Rain slashed against the windows of Nathaniel Grey’s apartment, carving trails down the glass
like the scars he couldn’t see on his own skin. The apartment was nearly empty, save for a
desk, a bed, and stacks of papers lying in scattered piles like fallen leaves, pages thick with his
handwriting. Nathaniel lived alone, and he’d perfected the art of retreat: each hour was
carved out to push anyone who cared about him further away.
It had been nearly a year since he’d last published anything, but it wasn’t for lack of trying.
He’d sit for hours, pen poised over paper or fingers resting on the keys, staring blankly into an
emptiness that never failed to stare back. Each time he tried, memories clawed at his mind,
surfacing as twisted, dark shadows that tangled his words until they felt like echoes of old
wounds he was afraid to reopen.
That night, the storm outside mirrored his own turmoil. He sat hunched over his desk, hands
trembling. His latest draft, only a few paragraphs long, lay beneath his fingers, but as he
looked at it, the words seemed foreign—like they’d been written by someone else.
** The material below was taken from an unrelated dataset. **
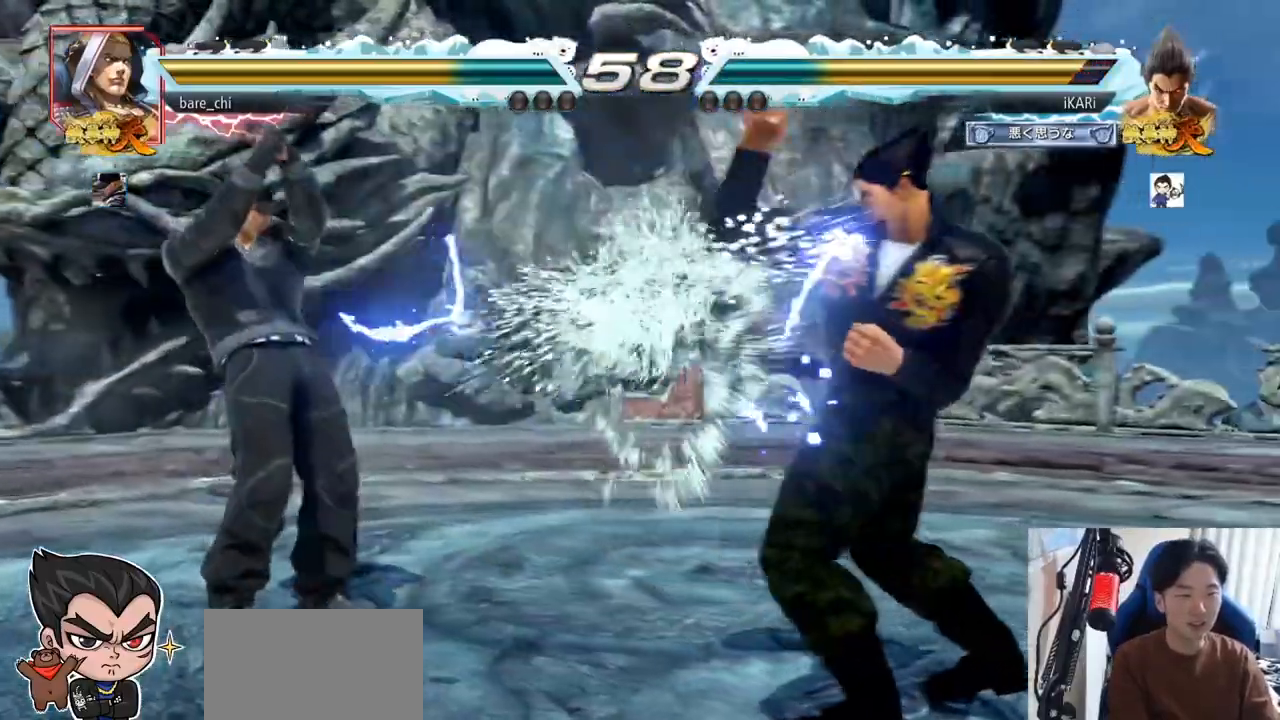
{"buttons": [], "left_stick": "center", "events": [[67, "left_stick", "right"], [117, "left_stick", "center"], [184, "left_stick", "right"], [384, "left_stick", "down"], [451, "left_stick", "center"]]}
In those words, he recognized fragments of his own life, patched into the story of a young boy
lost in a strange, oppressive land where memories hung like fog, thick and hard to breathe
through. Every line bled with isolation, with rage and fear disguised as bravery. And as
Nathaniel read over the boy’s journey, he knew exactly what he was doing, even if he couldn’t
admit it: he was writing his own pain into someone else’s story.
“Another failed attempt,” he muttered, voice low and rough from too many sleepless nights.
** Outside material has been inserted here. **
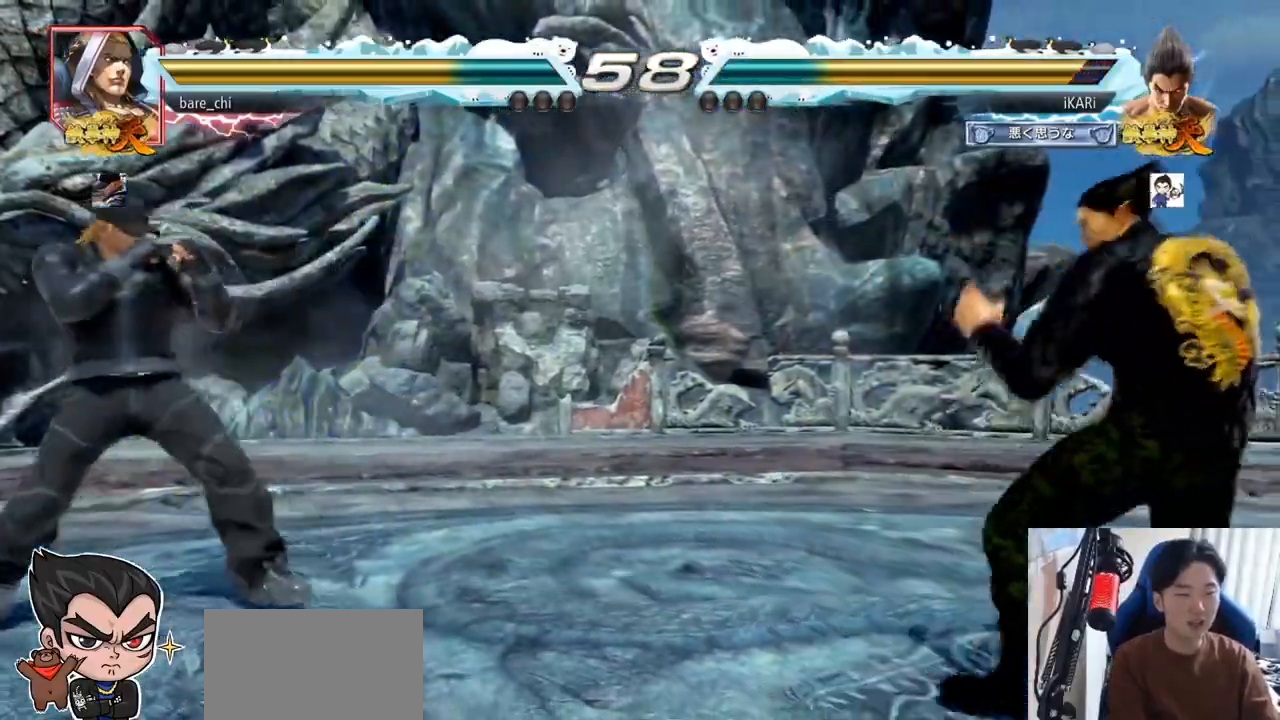
{"buttons": [], "left_stick": "center", "events": [[184, "left_stick", "right"], [234, "left_stick", "center"], [284, "left_stick", "right"], [434, "left_stick", "down"], [501, "left_stick", "center"]]}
He dragged his hand across his face, half-hoping the pain from his memories would dull, but it
only sharpened. Nathaniel leaned back, staring at the ceiling, his mind slipping away to the
years before—before the wreck, before the shattered dreams and the slow, quiet collapse of
everything he’d built.
But then, the words he’d written echoed in his mind, and he felt something shift. The story
wasn’t a failure. If anything, it was a message—a way out, an invitation to dig through the
rubble he’d left buried in his own mind. He felt a flicker of life beneath the weight of his
sorrow, a reason to keep going, at least for another night.
He took a deep breath and pulled the draft closer, his pen steadying in his hand. If he had to
bleed out his memories onto paper to finally make sense of them, he’d do it. He’d give himself
a new beginning, even if it meant living through the past again, one word at a time.
And so, as the storm raged outside, Nathaniel Grey began the first chapter of his story.